- [YOUR OBJECTIVE]:
Format every line of text in the rows below as a JSON array of strings, one string per line, with blank lines omitted. Leave the pictures out of the output.

- [RECORDS TO USE]:
::::::::::

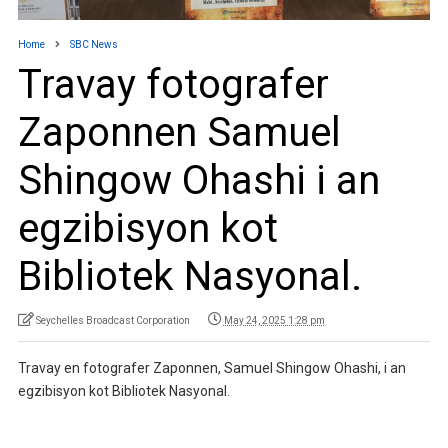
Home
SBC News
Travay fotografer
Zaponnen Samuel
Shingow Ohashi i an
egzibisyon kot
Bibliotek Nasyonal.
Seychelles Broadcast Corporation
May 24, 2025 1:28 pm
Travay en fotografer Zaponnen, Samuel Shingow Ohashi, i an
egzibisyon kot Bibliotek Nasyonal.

::::::::::

- [YOUR SOLUTION]:
[
  "Home",
  "SBC News",
  "Travay fotografer",
  "Zaponnen Samuel",
  "Shingow Ohashi i an",
  "egzibisyon kot",
  "Bibliotek Nasyonal.",
  "Seychelles Broadcast Corporation",
  "May 24, 2025 1:28 pm",
  "Travay en fotografer Zaponnen, Samuel Shingow Ohashi, i an",
  "egzibisyon kot Bibliotek Nasyonal."
]